**Extracted data entries**.
<<<<

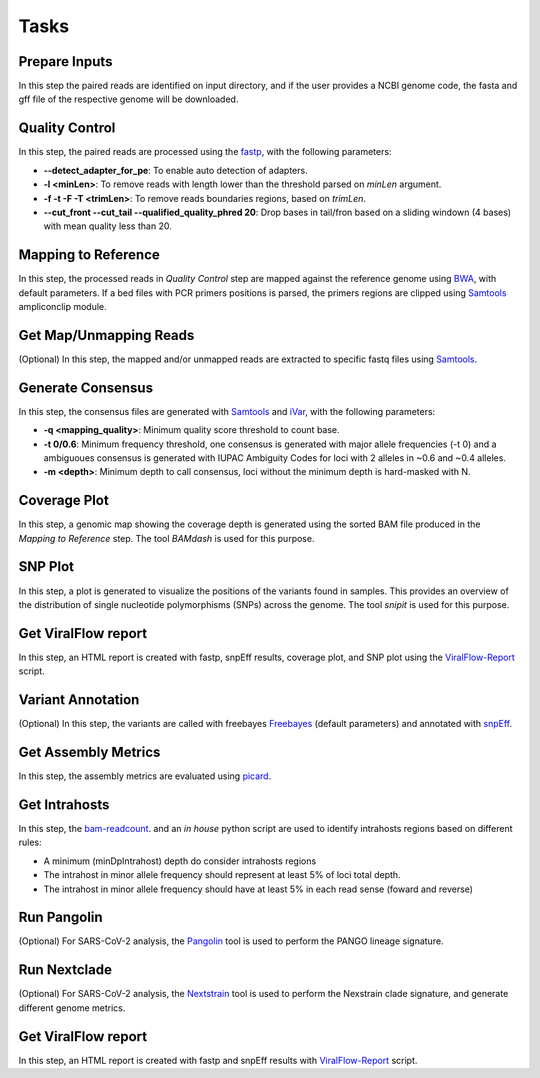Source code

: Tasks
=====

.. _prepare_inputs:

Prepare Inputs
--------------

In this step the paired reads are identified on input directory, and if the user provides a NCBI genome code, the fasta and gff file of the respective genome will be downloaded.


.. _quality_control:

Quality Control
---------------

In this step, the paired reads are processed using the `fastp <https://github.com/OpenGene/fastp>`_, with the following parameters:

* **--detect_adapter_for_pe**: To enable auto detection of adapters.
* **-l <minLen>**: To remove reads with length lower than the threshold parsed on `minLen` argument.
* **-f -t -F -T <trimLen>**: To remove reads boundaries regions, based on `trimLen`.
* **--cut_front --cut_tail --qualified_quality_phred 20**: Drop bases in tail/fron based on a sliding windown (4 bases) with mean quality less than 20.

.. _mapping_to_reference:

Mapping to Reference
--------------------

In this step, the processed reads in `Quality Control` step are mapped against the reference genome using `BWA <https://bio-bwa.sourceforge.net/>`_, with default parameters. If a bed files with PCR primers positions is parsed, the primers regions are clipped using `Samtools <https://github.com/samtools/samtools>`_ ampliconclip module. 

.. _get_map_unmapped_reads:

Get Map/Unmapping Reads
-----------------------

(Optional) In this step, the mapped and/or unmapped reads are extracted to specific fastq files using `Samtools <https://github.com/samtools/samtools>`_.

.. _generate_consensus:

Generate Consensus
------------------

In this step, the consensus files are generated with `Samtools <https://github.com/samtools/samtools>`_ and `iVar <https://github.com/andersen-lab/ivar>`_, with the following parameters:

* **-q <mapping_quality>**: Minimum quality score threshold to count base.
* **-t 0/0.6**: Minimum frequency threshold, one consensus is generated with major allele frequencies (-t 0) and a ambiguoues consensus is generated with IUPAC Ambiguity Codes for loci with 2 alleles in ~0.6 and ~0.4 alleles.
* **-m <depth>**: Minimum depth to call consensus, loci without the minimum depth is hard-masked with N.

.. _coverage_plot:

Coverage Plot
-------------

In this step, a genomic map showing the coverage depth is generated using the sorted BAM file produced in the `Mapping to Reference` step. The tool `BAMdash` is used for this purpose.

.. _snp_plot:

SNP Plot
--------

In this step, a plot is generated to visualize the positions of the variants found in samples. This provides an overview of the distribution of single nucleotide polymorphisms (SNPs) across the genome. The tool `snipit` is used for this purpose.

.. _vf_report:

Get ViralFlow report
--------------------

In this step, an HTML report is created with fastp, snpEff results, coverage plot, and SNP plot using the `ViralFlow-Report <https://github.com/dezordi/viralflow-report>`_ script.

.. _variant_annotation:

Variant Annotation
------------------

(Optional) In this step, the variants are called with freebayes `Freebayes <https://github.com/freebayes/freebayes>`_ (default parameters) and annotated with `snpEff <https://pcingola.github.io/SnpEff/>`_. 

.. _get_metrics:

Get Assembly Metrics
--------------------

In this step, the assembly metrics are evaluated using `picard <https://broadinstitute.github.io/picard/>`_.

.. _get_intrahosts:

Get Intrahosts
--------------

In this step, the `bam-readcount <https://github.com/genome/bam-readcount>`_. and an `in house` python script are used to identify intrahosts regions based on different rules:

* A minimum (minDpIntrahost) depth do consider intrahosts regions
* The intrahost in minor allele frequency should represent at least 5% of loci total depth.
* The intrahost in minor allele frequency should have at least 5% in each read sense (foward and reverse)

.. _run_pangolin:

Run Pangolin
------------

(Optional) For SARS-CoV-2 analysis, the `Pangolin <https://github.com/cov-lineages/pangolin>`_  tool is used to perform the PANGO lineage signature.

.. _run_nextclade:

Run Nextclade
-------------

(Optional) For SARS-CoV-2 analysis, the `Nextstrain <https://github.com/nextstrain/nextclade>`_ tool is used to perform the Nexstrain clade signature, and generate different genome metrics.

.. _vf_report:

Get ViralFlow report
--------------------

In this step, an HTML report is created with fastp and snpEff results with  `ViralFlow-Report <https://github.com/dezordi/viralflow-report>`_ script.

>>>>

**WORK ORDER**. Some lines above hold the word "different". Copy all of them.

**ANSWER TO THIS EXERCISE**.
In this step, the `bam-readcount <https://github.com/genome/bam-readcount>`_. and an `in house` python script are used to identify intrahosts regions based on different rules:
(Optional) For SARS-CoV-2 analysis, the `Nextstrain <https://github.com/nextstrain/nextclade>`_ tool is used to perform the Nexstrain clade signature, and generate different genome metrics.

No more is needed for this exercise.